C’est incontestablement le Vosgien de l’année. L’écrivain Nicolas Mathieu a remporté en novembre dernier le Prix Goncourt 2018 pour son deuxième roman Leurs enfants après eux. Samedi soir à Épinal, sa ville natale, comme il l’avait fait quelques jours plus tôt à Golbey, où il a grandi, et à La Bresse, il a offert à son public un beau moment d’échange. En toute simplicité. Entretien.

Nicolas Mathieu, un mois et demi après la remise du Prix Goncourt, êtes-vous retombé de votre nuage ?

Oui je suis tombé de mon nuage dans un grand puits de fatigue (éclats de rire). Le moment d’euphorie s’est un peu dissipé et finalement c’est beaucoup de travail tout ça. Cela fait depuis septembre que je tourne comme ça, il est temps que ça se calme un peu (rires).

Golbey, La Bresse, Épinal, vous multipliez les rencontres avec le public vosgien… 

Oui j’ai mes bases un peu dans les Vosges quand même. Je sais que des gens sont contents, ils ont éprouvé de la fierté par rapport à l’obtention de ce prix. Je suis content moi aussi, et pour eux quelque part. Il est normal que je fasse le job.

« Le roman a pris une actualité particulière avec le mouvement social »

A l’heure de retrouver les lieux de votre enfance, auréolé de cette distinction prestigieuse, mesurez-vous le chemin parcouru ?

Non. Dire ça ce serait adopter une position de surplomb et d’orgueil qui n’est pas la mienne. Comme je vous le disais il y a quelques mois, je ne suis pas là pour faire l’apologie d’un territoire, ni pour faciliter le vivre ensemble, je ne suis pas le représentant d’un lieu. Je garde un rapport ambivalent par rapport à mon territoire d’origine, que j’aime et qu’en même temps j’ai voulu fuir.

Avec le recul, qu’est-ce qui selon vous a fait la différence en faveur de votre roman aux yeux du jury ?
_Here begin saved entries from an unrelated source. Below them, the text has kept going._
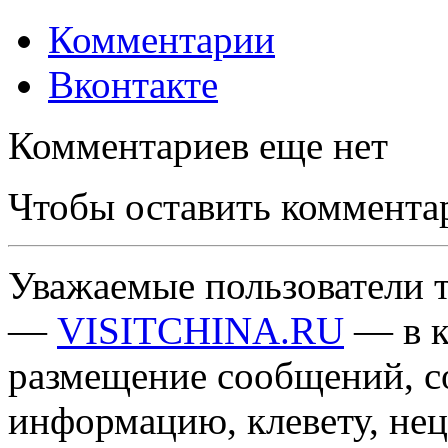
Комментарии
Вконтакте
Комментариев еще нет
Чтобы оставить коммента
Уважаемые пользователи т
—
VISITCHINA.RU
— в к
размещение сообщений, 
информацию, клевету, нец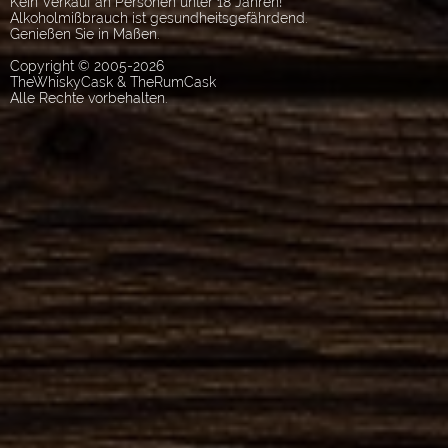
Kein Verkauf an Personen unter 18 Jahren!
Alkoholmißbrauch ist gesundheitsgefährdend.
Genießen Sie in Maßen.
Copyright © 2005-2026
TheWhiskyCask & TheRumCask
Alle Rechte vorbehalten.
Ce qui a fait la différence c’est une voix, c’est à dire quasiment rien (rires). Non je ne sais pas. Ce qui est sûr, c’est que depuis l’obtention du prix, le roman a pris une actualité particulière avec le mouvement social (gilets jaunes). Les derniers événements ont démontré qu’il est arrivé à point, qu’il parle de lieux, de gens dont il faut parler, dont il faut se soucier, et que ça fait sens.

« On en vend des dizaines de milliers, c’est l’effet conte de fées »

Le roman primé bénéficie généralement de plusieurs centaines de milliers de ventes assurées. Vous confirmez ?

Oui c’est clair ! C’est l’effet conte de fées, on en vend on en vend, mais alors des dizaines de milliers, de fait. Oui ça c’est vrai.

On dit aussi parfois que le Goncourt est un livre qui s’offre facilement à Noël mais que peu de gens lisent. Qu’en pensez-vous ?

(Éclats de rire) C’est vrai qu’il se vend beaucoup pour Noël. Je signe pas mal de dédicaces en ce moment, y compris le dimanche parce que les gens font leurs cadeaux. Ce roman est quand même facile d’accès, il a une actualité, je pense qu’il est pas mal lu. Mais j’imagine en effet que c’est un cadeau facile à faire.

Vous nous disiez il y a quelques mois redouter le moment où il faudrait retourner dans sa chambre pour écrire, face à la page blanche…

C’est toujours le cas, de plus en plus. Je me demande à quel moment mes ravisseurs vont me relâcher et à quel moment je vais retrouver une vie normale.

Avez-vous un message à faire passer à nos lecteurs avant les fêtes ?

Non je n’ai pas de message particulier, je leur souhaite de bonnes fêtes comme à ceux que j’aime et à moi-même (rires).